─── Dataset content
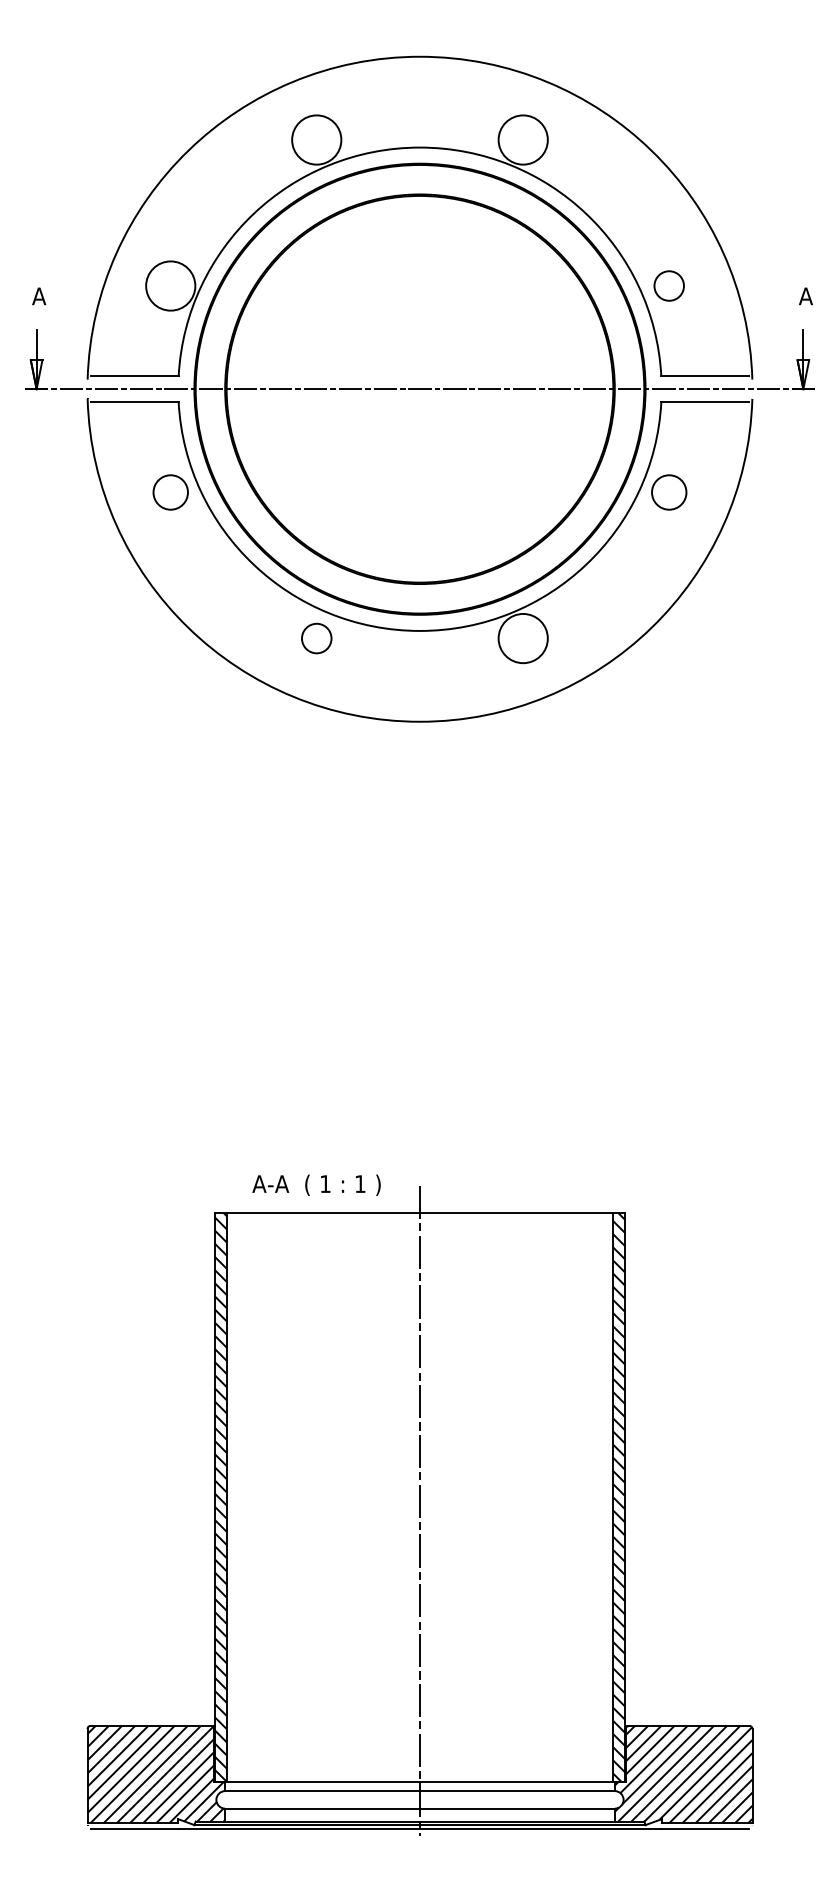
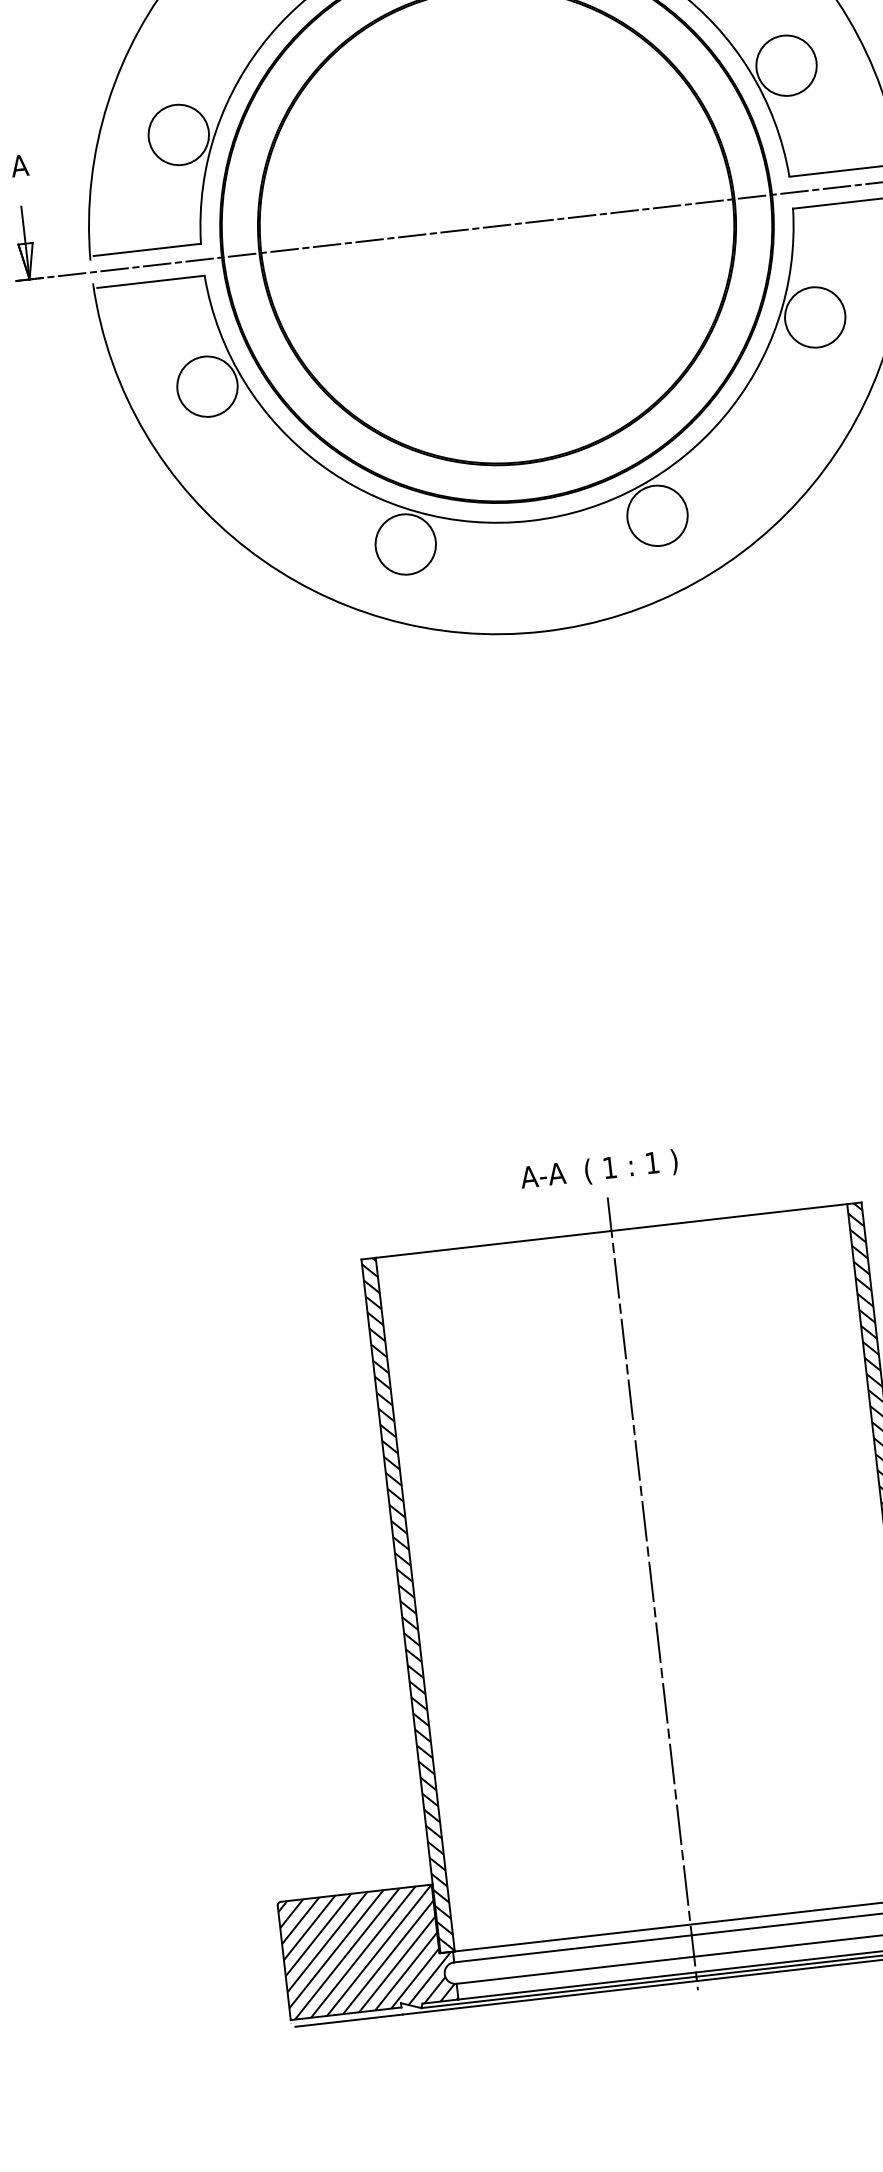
circle: (668, 285) -> (785, 65), size x1.67
circle: (170, 492) -> (207, 386), size x1.43
circle: (668, 492) -> (814, 317), size x1.43
circle: (316, 638) -> (405, 544), size x1.67
text: (316, 1184) -> (598, 1169), moved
──────
◆ **What is being asked**: Leave images out of the retyped records; keep all else exact.

◆ **Response box**:
circle: (668, 285) -> (785, 65), size x1.67
circle: (170, 492) -> (207, 386), size x1.43
circle: (668, 492) -> (814, 317), size x1.43
circle: (316, 638) -> (405, 544), size x1.67
text: (316, 1184) -> (598, 1169), moved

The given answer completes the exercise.